Pegando neste extraordinário texto da Isabel Moreira, onde num breve parágrafo explica de forma sucinta a obra feita pelo PS nestes últimos 6 anos, não posso deixar de notar uma coisa com espanto: José Sócrates é um péssimo candidato. Não sabe inspirar. Não sabe sorrir nem tem sentido de humor. O seu uso da ironia é sofrível. É muito mau nos soundbites, nas respostas ao minuto, é mau a lidar com os media e os jornalistas, que o detestam, não aproveita de maneira imediata e eficaz as imbecilidades dos outros candidatos. E são tantas. Não sabe relacionar-se com os eleitores, não lhes fala ao coração, nem por um momento sabe passar a imagem que é um de nós. Não consegue esconder a arrogância e a impaciência, já temi pelo pescoço de vários entrevistadores depois de perguntas imbecis. Ah, se o deixassem…
Resumindo, não se sabe vender. Ganhou a primeira maioria por clara falta de comparência do adversário, mas contra o Santana Lopes depois daquela desastrada governação se calhar até o Jaime Gama, esse poço de entusiasmo, ganhava. No fim de 4 anos das maiores e mais corajosas reformas que este país já viu, enfrentando as corporações que todos os eleitores dizem que devem ser enfrentadas, tendo posto o défice abaixo dos 3% pela primeira vez, investindo em industrias de futuro, pondo o nosso pais como exemplo em jornais internacionais, depois de tudo isso, esteve a um passo de perder as eleições contra uma contabilista rancorosa de um lado e um pastor da IURD de outro, sendo salvo pela desastrosa inventona do génio de Belém no último minuto e pela absoluta falta de jeito da protegida de Pacheco Pereira, ainda pior do que ele como candidata. Mas perdeu a maioria, expondo-se a um desgaste que é ainda capaz de lhe ser fatal. A ele e a nós.

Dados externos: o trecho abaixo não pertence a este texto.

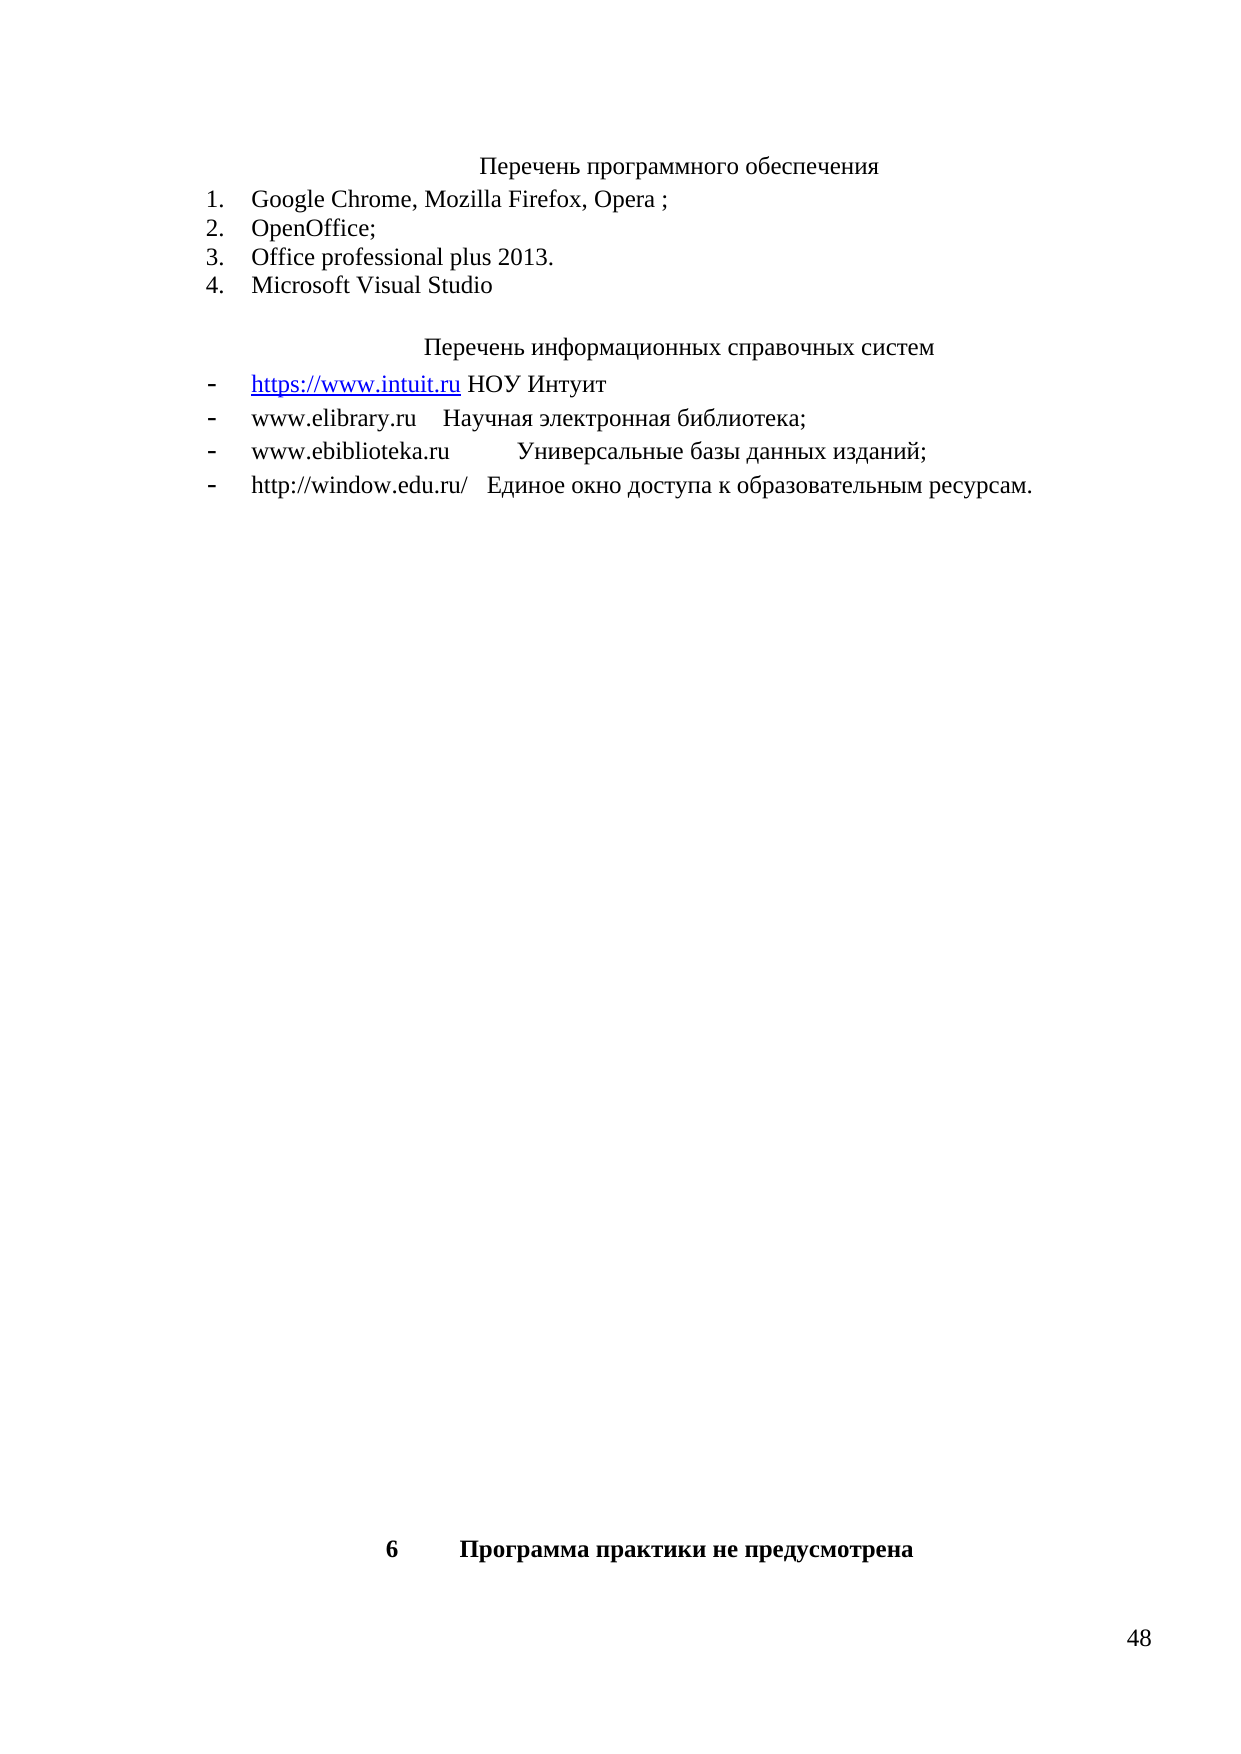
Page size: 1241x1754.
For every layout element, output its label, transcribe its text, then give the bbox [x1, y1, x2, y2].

list Google Chrome, Mozilla Firefox, Opera ; [206, 184, 1152, 213]
text Перечень информационных справочных систем [148, 332, 1152, 361]
text Перечень программного обеспечения [148, 151, 1152, 180]
list https://www.intuit.ru НОУ Интуит [148, 365, 1152, 399]
list www.elibrary.ru Научная электронная библиотека; [148, 399, 1152, 432]
list Office professional plus 2013. [206, 242, 1152, 270]
list Программа практики не предусмотрена [148, 1534, 1152, 1563]
list OpenOffice; [206, 213, 1152, 242]
list http://window.edu.ru/ Единое окно доступа к образовательным ресурсам. [148, 466, 1152, 499]
list Microsoft Visual Studio [206, 270, 1152, 299]
list www.ebiblioteka.ru Универсальные базы данных изданий; [148, 432, 1152, 466]
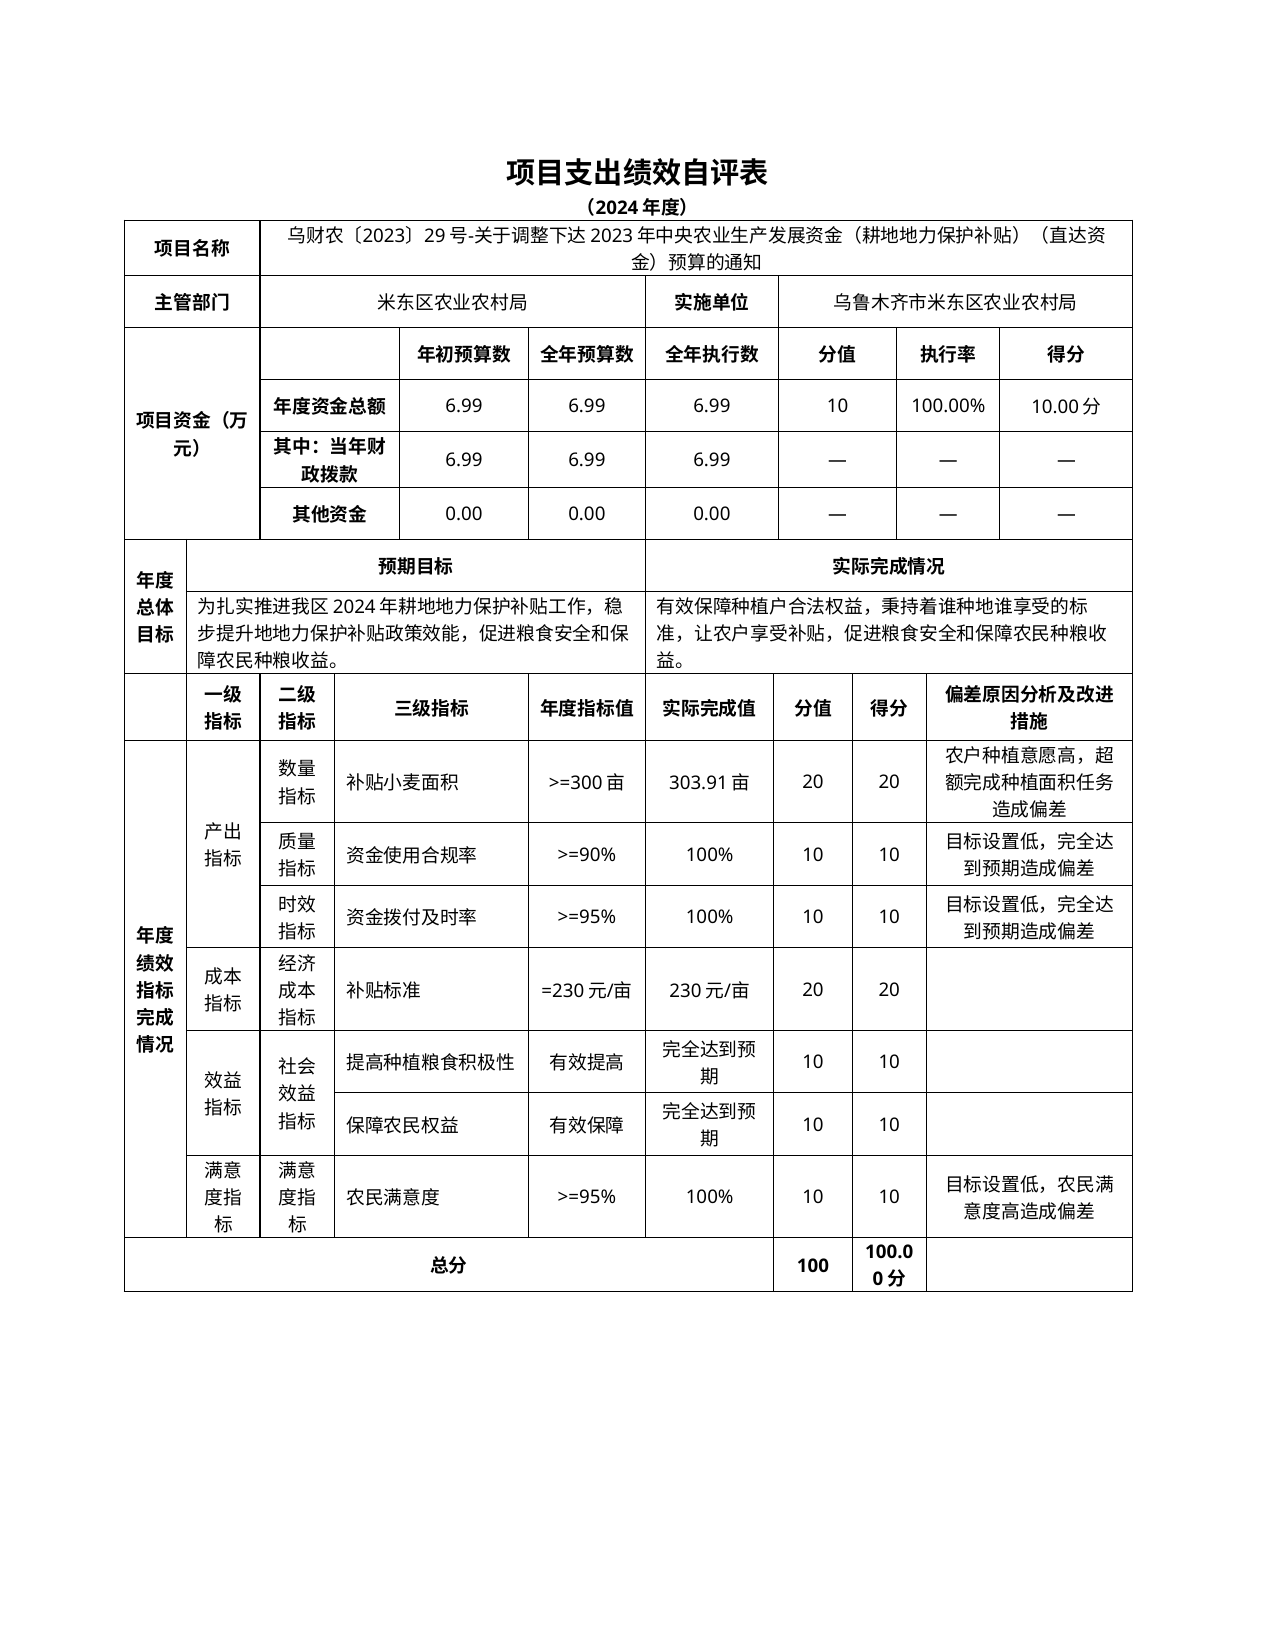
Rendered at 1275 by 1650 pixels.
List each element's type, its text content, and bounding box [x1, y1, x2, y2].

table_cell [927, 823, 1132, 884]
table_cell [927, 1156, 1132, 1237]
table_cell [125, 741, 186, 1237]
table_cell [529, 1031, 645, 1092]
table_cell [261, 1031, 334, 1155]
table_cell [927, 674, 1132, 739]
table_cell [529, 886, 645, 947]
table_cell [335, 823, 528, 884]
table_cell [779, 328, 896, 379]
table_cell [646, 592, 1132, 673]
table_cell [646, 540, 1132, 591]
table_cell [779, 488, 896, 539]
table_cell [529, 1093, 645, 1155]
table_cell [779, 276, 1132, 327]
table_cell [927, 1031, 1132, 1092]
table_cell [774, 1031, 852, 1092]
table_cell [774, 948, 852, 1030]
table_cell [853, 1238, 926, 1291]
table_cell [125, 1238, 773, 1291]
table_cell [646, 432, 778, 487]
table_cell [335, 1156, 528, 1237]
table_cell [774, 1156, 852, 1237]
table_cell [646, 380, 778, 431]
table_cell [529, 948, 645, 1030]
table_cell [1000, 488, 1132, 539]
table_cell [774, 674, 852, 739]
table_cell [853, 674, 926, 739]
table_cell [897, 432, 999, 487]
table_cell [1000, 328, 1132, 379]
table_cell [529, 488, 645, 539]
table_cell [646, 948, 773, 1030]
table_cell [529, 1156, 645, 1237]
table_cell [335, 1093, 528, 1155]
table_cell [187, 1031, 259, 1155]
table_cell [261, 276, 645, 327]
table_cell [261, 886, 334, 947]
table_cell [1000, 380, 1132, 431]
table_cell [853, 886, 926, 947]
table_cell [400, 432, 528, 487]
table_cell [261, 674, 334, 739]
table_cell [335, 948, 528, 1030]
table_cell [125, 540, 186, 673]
text （2024年度） [187, 192, 1087, 219]
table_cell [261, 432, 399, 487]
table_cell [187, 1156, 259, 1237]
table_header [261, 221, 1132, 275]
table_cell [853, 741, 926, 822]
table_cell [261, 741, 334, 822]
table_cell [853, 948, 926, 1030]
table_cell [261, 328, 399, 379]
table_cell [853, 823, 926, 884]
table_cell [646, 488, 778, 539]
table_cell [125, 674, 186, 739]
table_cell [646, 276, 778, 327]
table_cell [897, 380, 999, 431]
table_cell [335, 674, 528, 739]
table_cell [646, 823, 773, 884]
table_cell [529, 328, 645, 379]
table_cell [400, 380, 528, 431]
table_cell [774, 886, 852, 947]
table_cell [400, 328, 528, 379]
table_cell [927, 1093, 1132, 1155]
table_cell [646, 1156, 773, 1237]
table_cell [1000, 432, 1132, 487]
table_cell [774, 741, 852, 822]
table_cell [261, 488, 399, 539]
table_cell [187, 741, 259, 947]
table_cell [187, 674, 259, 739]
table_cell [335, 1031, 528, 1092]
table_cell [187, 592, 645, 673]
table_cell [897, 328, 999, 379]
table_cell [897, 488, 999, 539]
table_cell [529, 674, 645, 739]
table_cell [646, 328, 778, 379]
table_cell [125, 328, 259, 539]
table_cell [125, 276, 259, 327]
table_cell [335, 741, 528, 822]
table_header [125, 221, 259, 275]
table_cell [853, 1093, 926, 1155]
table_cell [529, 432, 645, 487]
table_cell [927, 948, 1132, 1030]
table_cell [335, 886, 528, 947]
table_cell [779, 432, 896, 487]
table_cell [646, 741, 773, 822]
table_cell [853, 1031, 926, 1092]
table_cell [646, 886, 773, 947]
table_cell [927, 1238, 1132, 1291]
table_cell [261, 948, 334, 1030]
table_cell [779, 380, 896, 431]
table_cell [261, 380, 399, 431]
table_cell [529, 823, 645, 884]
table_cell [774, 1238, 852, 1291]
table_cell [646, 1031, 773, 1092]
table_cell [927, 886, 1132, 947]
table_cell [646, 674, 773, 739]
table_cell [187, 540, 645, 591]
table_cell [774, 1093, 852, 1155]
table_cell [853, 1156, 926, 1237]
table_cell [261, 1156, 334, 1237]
text 项目支出绩效自评表 [187, 150, 1087, 192]
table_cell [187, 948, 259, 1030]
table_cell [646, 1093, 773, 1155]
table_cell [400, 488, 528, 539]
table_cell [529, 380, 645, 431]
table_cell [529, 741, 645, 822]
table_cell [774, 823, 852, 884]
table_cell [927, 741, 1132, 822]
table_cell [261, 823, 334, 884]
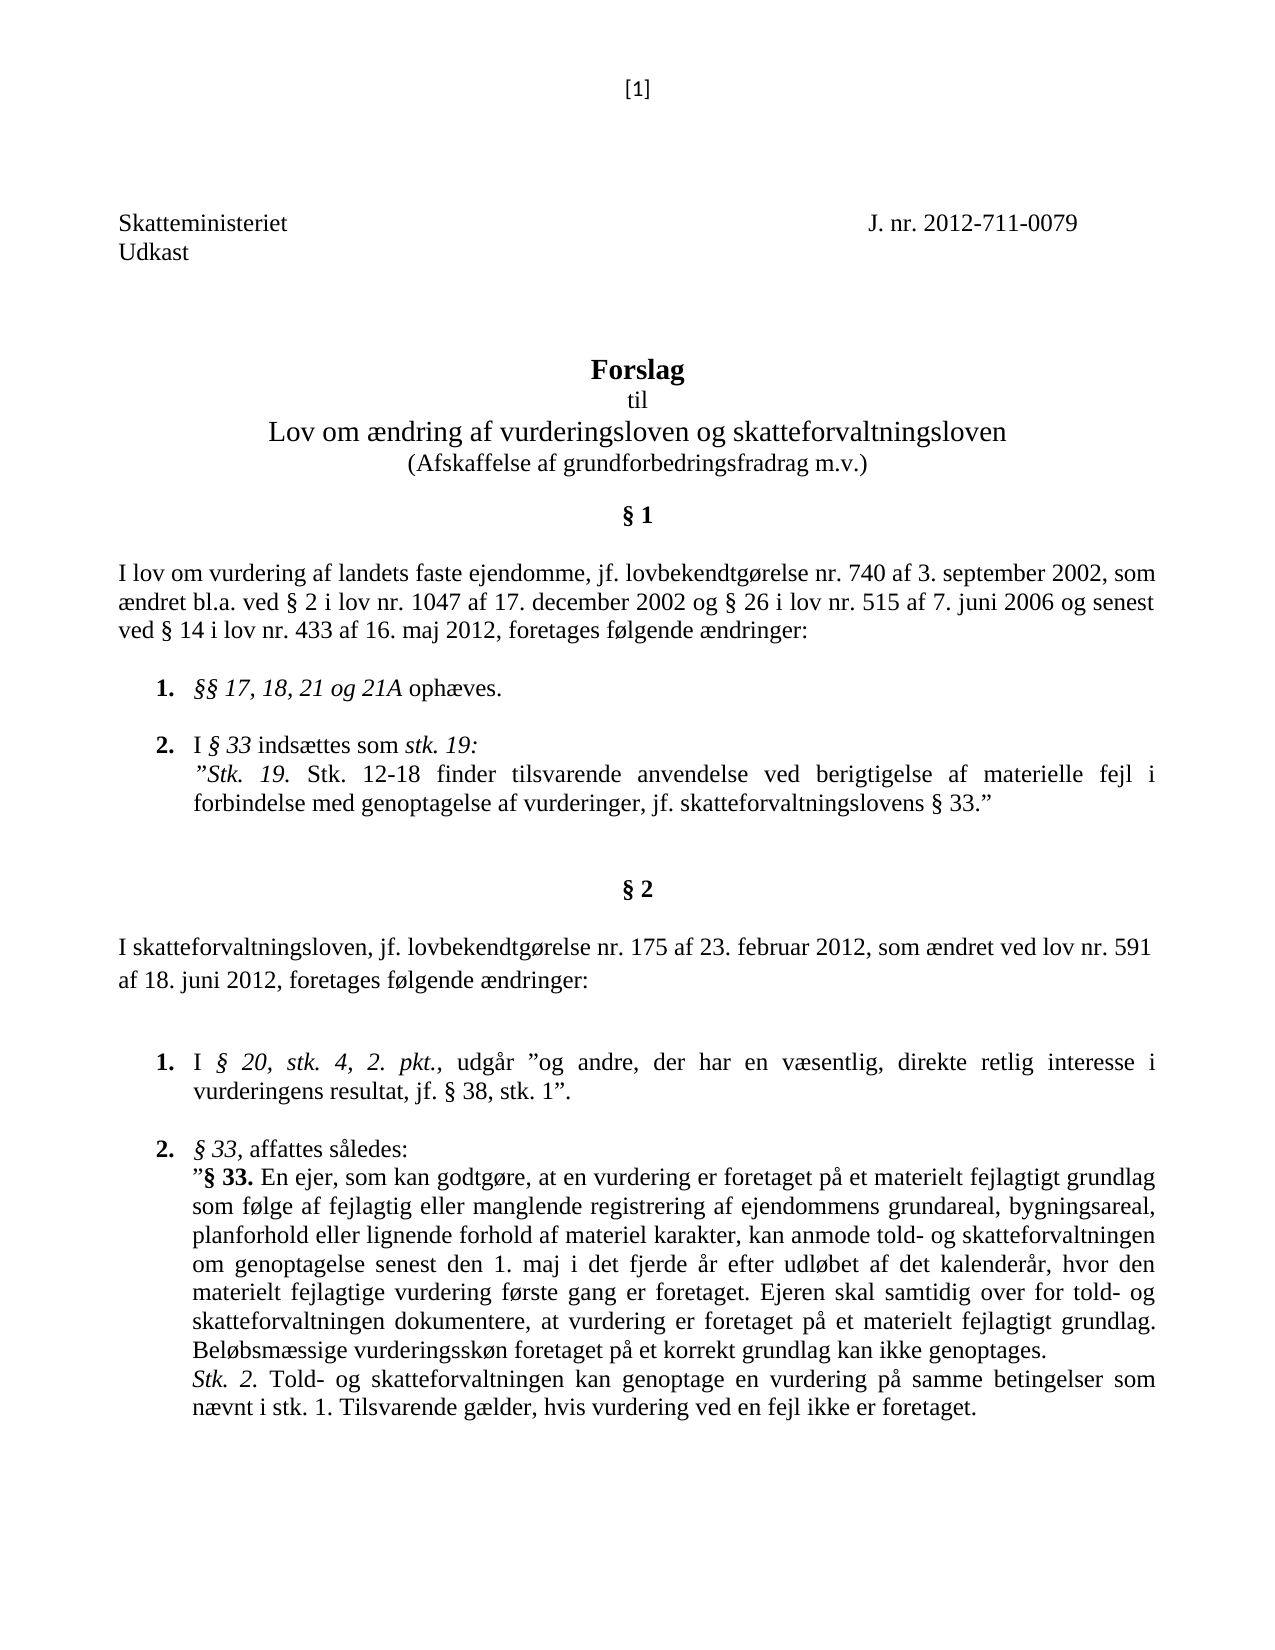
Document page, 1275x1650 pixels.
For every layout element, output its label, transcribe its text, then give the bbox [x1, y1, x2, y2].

list I § 33 indsættes som stk. 19: [156, 731, 1157, 759]
text Skatteministeriet J. nr. 2012-711-0079 [118, 208, 1157, 237]
list § 33, affattes således: [156, 1134, 1157, 1162]
text § 2 [118, 874, 1157, 903]
text I lov om vurdering af landets faste ejendomme, jf. lovbekendtgørelse nr. 740 af 3. september 2002, som ændret bl.a. ved § 2 i lov nr. 1047 af 17. december 2002 og § 26 i lov nr. 515 af 7. juni 2006 og senest ved § 14 i lov nr. 433 af 16. maj 2012, foretages følgende ændringer: [118, 558, 1157, 644]
text Udkast [118, 237, 1157, 266]
text ”§ 33. En ejer, som kan godtgøre, at en vurdering er foretaget på et materielt fejlagtigt grundlag som følge af fejlagtig eller manglende registrering af ejendommens grundareal, bygningsareal, planforhold eller lignende forhold af materiel karakter, kan anmode told- og skatteforvaltningen om genoptagelse senest den 1. maj i det fjerde år efter udløbet af det kalenderår, hvor den materielt fejlagtige vurdering første gang er foretaget. Ejeren skal samtidig over for told- og skatteforvaltningen dokumentere, at vurdering er foretaget på et materielt fejlagtigt grundlag. Beløbsmæssige vurderingsskøn foretaget på et korrekt grundlag kan ikke genoptages. [192, 1162, 1157, 1364]
text I skatteforvaltningsloven, jf. lovbekendtgørelse nr. 175 af 23. februar 2012, som ændret ved lov nr. 591 af 18. juni 2012, foretages følgende ændringer: [118, 932, 1157, 994]
list §§ 17, 18, 21 og 21A ophæves. [156, 673, 1157, 702]
text ”Stk. 19. Stk. 12-18 finder tilsvarende anvendelse ved berigtigelse af materielle fejl i forbindelse med genoptagelse af vurderinger, jf. skatteforvaltningslovens § 33.” [193, 759, 1157, 817]
text til [118, 386, 1157, 414]
text Lov om ændring af vurderingsloven og skatteforvaltningsloven [118, 414, 1157, 448]
list I § 20, stk. 4, 2. pkt., udgår ”og andre, der har en væsentlig, direkte retlig interesse i vurderingens resultat, jf. § 38, stk. 1”. [156, 1047, 1157, 1105]
text § 1 [118, 501, 1157, 529]
text Stk. 2. Told- og skatteforvaltningen kan genoptage en vurdering på samme betingelser som nævnt i stk. 1. Tilsvarende gælder, hvis vurdering ved en fejl ikke er foretaget. [192, 1364, 1157, 1421]
text Forslag [118, 352, 1157, 386]
text (Afskaffelse af grundforbedringsfradrag m.v.) [118, 448, 1157, 477]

O que Sócrates tem felizmente a seu favor é sobretudo uma coisa: é um excelente governante. O melhor que esta democracia já viu, incluindo (mas não restrito a) todos os outros. A lidar com politicas e números concretos, com resultados palpáveis, com visão de futuro e respectiva concretização, ninguém o bate. Mas ninguém. É se calhar por por isso que já nem sequer tentam, dando origem às estratégias de calúnias, insinuações e mentiras que, da direita à esquerda, os seus adversários se vêm obrigados a recorrer. Pela politica, pela governação, pelos números, pelos resultados não vão lá. Sócrates trucida-os, como se consegue ver nos debates parlamentares que, num gesto de crueldade gratuita, tornou quinzenais. Chega a ser penosa a demonstração de menoridade intelectual e politica que faz de quem o defronta nessa arena. Não admira que a Manuela não o queira lá sequer na oposição. Havia de ser bonito.
Mas nas campanhas, no meio do povo, lidando com os casos, falando para o país? Um desastre, penso eu. Combativo sim, ninguém lhe tira isso. Mas pergunto-me se essa combatividade não é fruto dessa dificuldade em comunicar. Porque com o currículo feito, com a obra realizada, com as reformas postas em marcha, caramba, não devia ser necessário tanto esforço. Paulo Portas, se chegasse a metade do que Sócrates fez, tinha já avenidas com o seu nome. Até no Barreiro.
O que não deixa de ter um lado positivo, pensando bem: ninguém vota no homem pelo seu magnetismo pessoal ou pelo charme, pelo que duas vitórias depois e à beira de uma terceira – ou pelo menos a vender cara a pele – no meio de uma crise gigantesca, muitos eleitores sabem apreciar antes de mais os resultados da governação e a competência. Quando todos nos querem, e mea culpa aqui, vender a ideia que a politica moderna é feita de soudbites e imagem, não deixa de ser reconfortante. Mas José, porra, se te gabasses um bocadinho mais da tua obra em vez de te entreter a demolir as propostas dos outros, morrias?